* BEGIN Document *

I am getting more and more confused :)

If the sender is a NATed box in 192.168/16 space, and the receiver also is a 
NATed box
in 192.168/16, rhe received message will have a by 192.168.xx.yy, and seemingly 
never
left the trusted network.
If you change trusted networks to 127. or your public ip, then mails from the 
local net will
come from outside the trust zone.
The real solution should be to teach the MTA to use the public ip in the 
"received by" part
for mails received from the internet, and its local ip otherwise.
This may be hard to achieve :)
It should be possible, however, to setup the mailserver with two local ip's, 
and send local
mails to one of them, and external mails to the other.
Now, how do I declare to SA that mails received by 192.168.2.11 come from the 
trusted network,
while those received by 192.168.2.10 are untrusted?

* END Document *

- Challenge 1
Repeat the part of the message about trusted networks starting at "This may be" and ending at "192.168.2.10 are untrusted?".
- Challenge 2
Edit the records starting at the line that contains "pose: elev=31.8 azim=354.2" and ending at the line that contains "Dot at: (222, 266)", replacing "dist" with "distance" and keeping everything else the same. Return only those lines, without the pictures.
The records that follow are unrelated to the message.

* BEGIN Input material *

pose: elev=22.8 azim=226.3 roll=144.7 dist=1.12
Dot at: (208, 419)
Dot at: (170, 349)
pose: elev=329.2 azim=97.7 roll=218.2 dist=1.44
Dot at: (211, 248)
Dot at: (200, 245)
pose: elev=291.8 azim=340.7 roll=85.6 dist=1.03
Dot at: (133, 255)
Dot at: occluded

* END Input material *
* BEGIN Input material *

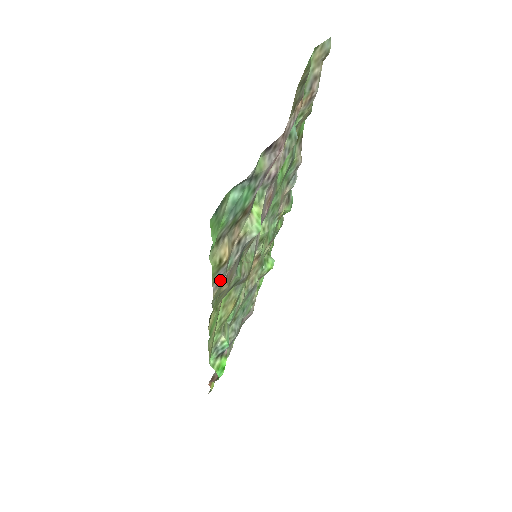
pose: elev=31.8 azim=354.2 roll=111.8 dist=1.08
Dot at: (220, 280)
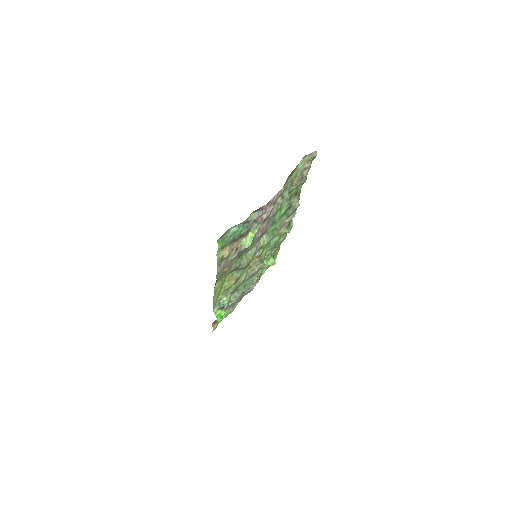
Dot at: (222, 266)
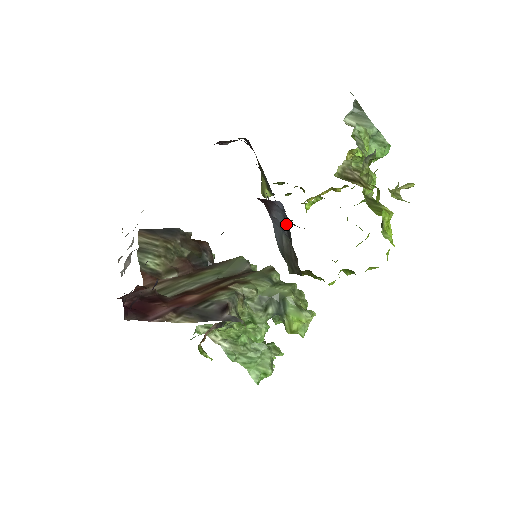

* END Input material *
* BEGIN Input material *

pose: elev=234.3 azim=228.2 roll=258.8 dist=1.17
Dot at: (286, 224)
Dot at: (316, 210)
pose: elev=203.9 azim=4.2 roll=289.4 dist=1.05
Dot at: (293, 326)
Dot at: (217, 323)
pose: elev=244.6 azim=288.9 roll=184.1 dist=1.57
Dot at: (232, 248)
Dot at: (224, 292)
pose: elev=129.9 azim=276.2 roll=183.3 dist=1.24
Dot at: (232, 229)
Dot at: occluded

* END Input material *

- Solution 1
This may be hard to achieve :)
It should be possible, however, to setup the mailserver with two local ip's, 
and send local
mails to one of them, and external mails to the other.
Now, how do I declare to SA that mails received by 192.168.2.11 come from the 
trusted network,
while those received by 192.168.2.10 are untrusted?

- Solution 2
pose: elev=31.8 azim=354.2 roll=111.8 distance=1.08
Dot at: (220, 280)
Dot at: (222, 266)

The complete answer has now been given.